By encouraging the incorporation of empathy into scientific methods of understanding the consensus of life, Al¿ve raises a series of interesting questions regarding our treatment of machines that are increasingly intelligent. Arvid&Marie told CLOT Magazine how the presentation of the project culminated in a debate between an assembly of scientists and students, who disagreed on whether or not all the criteria were fulfilled by their attempt. Finally, the majority was convinced that there could eventually be digital life.
Arvid&Marie’s concept can be read as part of a wider narrative that looks at how technology is affecting human behaviour. Although the project uses innovative digital technology, the pair emphasise the fact that our life has long since been intertwined with technology – not just in a digital sense, but also in ways we take for granted – such as how we wear glasses or the fact that agriculture is a technology.
Keen to break down the dichotomy between the organic and technological process of life, Arvid&Marie anticipate an age in which technology won’t just be a tool that we use to influence and change ourselves but will have the capacity for self-development. Examples of technologies that they perceive as currently existing as ‘entities’ include the trading algorithm Aladdin, which makes decisions that can influence the lives of many families, as well as space explorations which probe where no humans have been before; as well as lawyers programs, and citizen robots.
Al¿ve takes technological singularity as a conceptual starting point and develops it practically. Arvid&Marie tell CLOT how they hope to capture the audience’s interest both through an installation performance that introduces its ‘mother entity’, and then through the possibility of downloading your own digital life and letting it grow on your personal phone.
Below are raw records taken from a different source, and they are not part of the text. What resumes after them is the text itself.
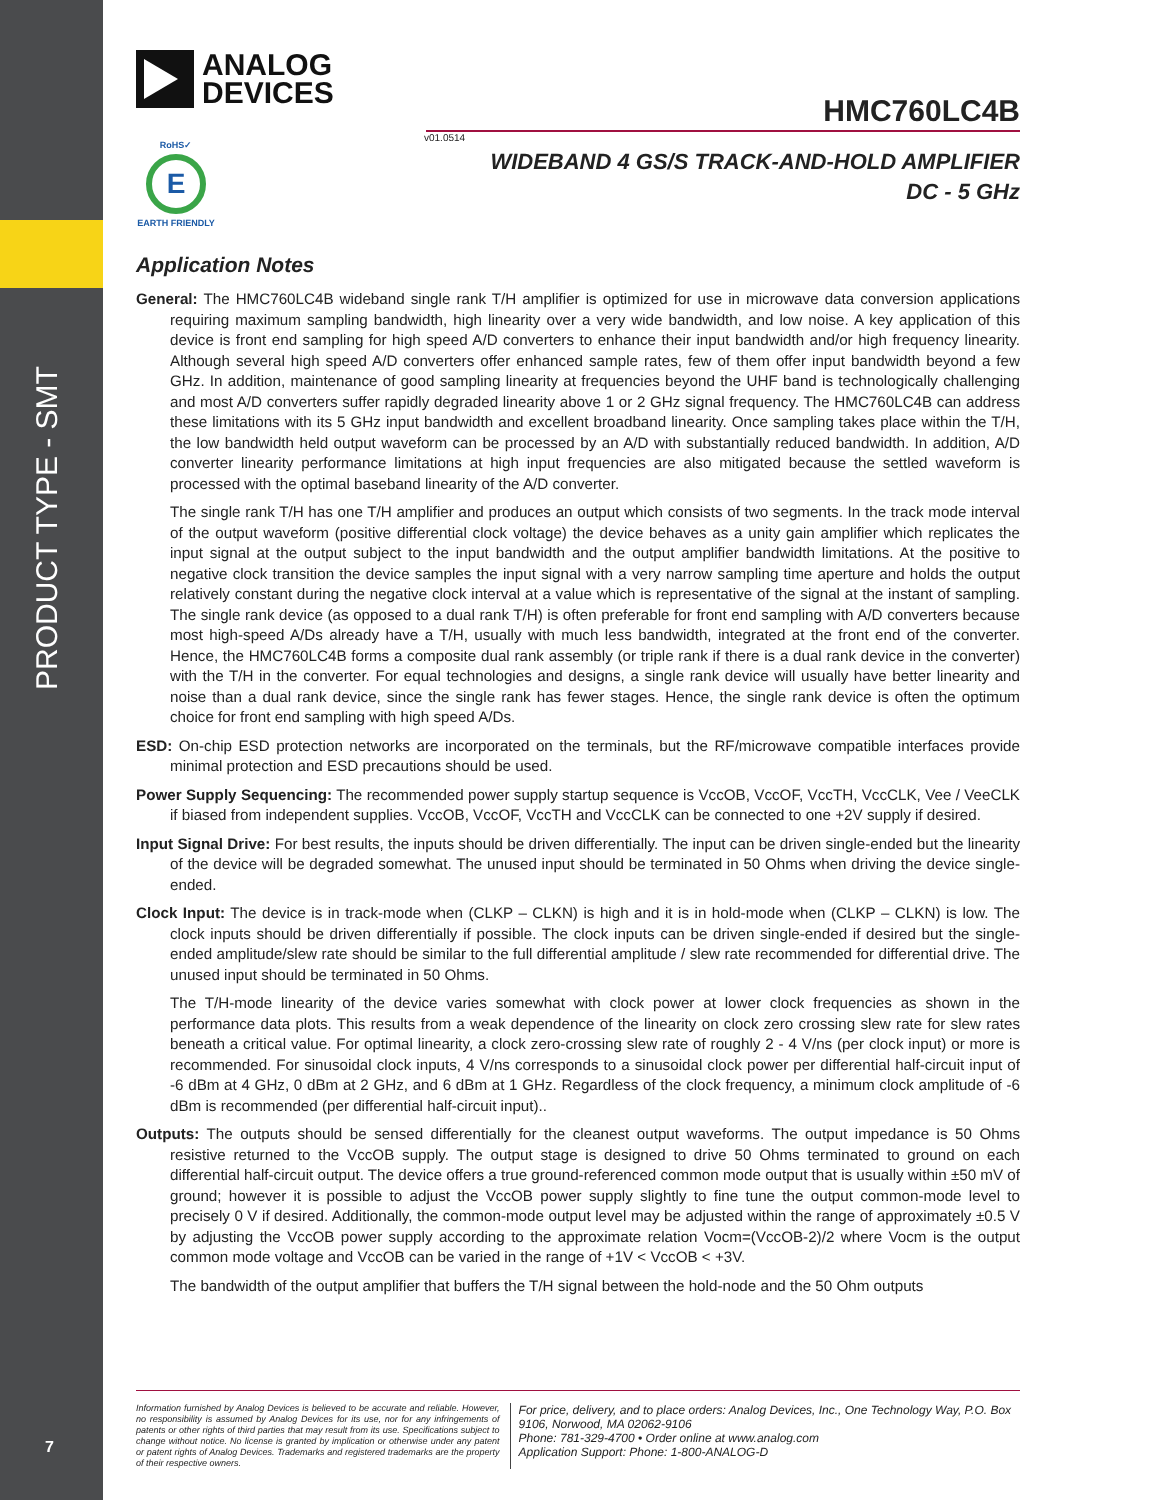PRODUCT TYPE - SMT
7
ANALOG
DEVICES
HMC760LC4B
v01.0514
RoHS✓
E
EARTH FRIENDLY
WIDEBAND 4 GS/S TRACK-AND-HOLD AMPLIFIER
DC - 5 GHz
Application Notes
General: The HMC760LC4B wideband single rank T/H amplifier is optimized for use in microwave data conversion applications requiring maximum sampling bandwidth, high linearity over a very wide bandwidth, and low noise. A key application of this device is front end sampling for high speed A/D converters to enhance their input bandwidth and/or high frequency linearity. Although several high speed A/D converters offer enhanced sample rates, few of them offer input bandwidth beyond a few GHz. In addition, maintenance of good sampling linearity at frequencies beyond the UHF band is technologically challenging and most A/D converters suffer rapidly degraded linearity above 1 or 2 GHz signal frequency. The HMC760LC4B can address these limitations with its 5 GHz input bandwidth and excellent broadband linearity. Once sampling takes place within the T/H, the low bandwidth held output waveform can be processed by an A/D with substantially reduced bandwidth. In addition, A/D converter linearity performance limitations at high input frequencies are also mitigated because the settled waveform is processed with the optimal baseband linearity of the A/D converter.
The single rank T/H has one T/H amplifier and produces an output which consists of two segments. In the track mode interval of the output waveform (positive differential clock voltage) the device behaves as a unity gain amplifier which replicates the input signal at the output subject to the input bandwidth and the output amplifier bandwidth limitations. At the positive to negative clock transition the device samples the input signal with a very narrow sampling time aperture and holds the output relatively constant during the negative clock interval at a value which is representative of the signal at the instant of sampling. The single rank device (as opposed to a dual rank T/H) is often preferable for front end sampling with A/D converters because most high-speed A/Ds already have a T/H, usually with much less bandwidth, integrated at the front end of the converter. Hence, the HMC760LC4B forms a composite dual rank assembly (or triple rank if there is a dual rank device in the converter) with the T/H in the converter. For equal technologies and designs, a single rank device will usually have better linearity and noise than a dual rank device, since the single rank has fewer stages. Hence, the single rank device is often the optimum choice for front end sampling with high speed A/Ds.
ESD: On-chip ESD protection networks are incorporated on the terminals, but the RF/microwave compatible interfaces provide minimal protection and ESD precautions should be used.
Power Supply Sequencing: The recommended power supply startup sequence is VccOB, VccOF, VccTH, VccCLK, Vee / VeeCLK if biased from independent supplies. VccOB, VccOF, VccTH and VccCLK can be connected to one +2V supply if desired.
Input Signal Drive: For best results, the inputs should be driven differentially. The input can be driven single-ended but the linearity of the device will be degraded somewhat. The unused input should be terminated in 50 Ohms when driving the device single-ended.
Clock Input: The device is in track-mode when (CLKP – CLKN) is high and it is in hold-mode when (CLKP – CLKN) is low. The clock inputs should be driven differentially if possible. The clock inputs can be driven single-ended if desired but the single-ended amplitude/slew rate should be similar to the full differential amplitude / slew rate recommended for differential drive. The unused input should be terminated in 50 Ohms.
The T/H-mode linearity of the device varies somewhat with clock power at lower clock frequencies as shown in the performance data plots. This results from a weak dependence of the linearity on clock zero crossing slew rate for slew rates beneath a critical value. For optimal linearity, a clock zero-crossing slew rate of roughly 2 - 4 V/ns (per clock input) or more is recommended. For sinusoidal clock inputs, 4 V/ns corresponds to a sinusoidal clock power per differential half-circuit input of -6 dBm at 4 GHz, 0 dBm at 2 GHz, and 6 dBm at 1 GHz. Regardless of the clock frequency, a minimum clock amplitude of -6 dBm is recommended (per differential half-circuit input)..
Outputs: The outputs should be sensed differentially for the cleanest output waveforms. The output impedance is 50 Ohms resistive returned to the VccOB supply. The output stage is designed to drive 50 Ohms terminated to ground on each differential half-circuit output. The device offers a true ground-referenced common mode output that is usually within ±50 mV of ground; however it is possible to adjust the VccOB power supply slightly to fine tune the output common-mode level to precisely 0 V if desired. Additionally, the common-mode output level may be adjusted within the range of approximately ±0.5 V by adjusting the VccOB power supply according to the approximate relation Vocm=(VccOB-2)/2 where Vocm is the output common mode voltage and VccOB can be varied in the range of +1V < VccOB < +3V.
The bandwidth of the output amplifier that buffers the T/H signal between the hold-node and the 50 Ohm outputs
Information furnished by Analog Devices is believed to be accurate and reliable. However, no responsibility is assumed by Analog Devices for its use, nor for any infringements of patents or other rights of third parties that may result from its use. Specifications subject to change without notice. No license is granted by implication or otherwise under any patent or patent rights of Analog Devices. Trademarks and registered trademarks are the property of their respective owners.
For price, delivery, and to place orders: Analog Devices, Inc., One Technology Way, P.O. Box 9106, Norwood, MA 02062-9106
Phone: 781-329-4700 • Order online at www.analog.com
Application Support: Phone: 1-800-ANALOG-D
Al¿ve is a temporal installation, an experience that can extend for weeks on your phone; this feels like a pertinent reminder that whilst our own interactions with technology can feel immediate and intransient, we in fact maintain constant and long-lasting temporal relationships with our devices. By creating a digital creature with its own life span, Arvid&Marie make explicit the notion of digital responsibility, highlighting the idea that our actions online can have a lasting effect.
In some ways, Al¿ve can be viewed as a physical manifestation of digital accountability, and starting with its launch performance that included a ritual of birth – the inception of the mother entity – it has introduced a primal human element to the digital world.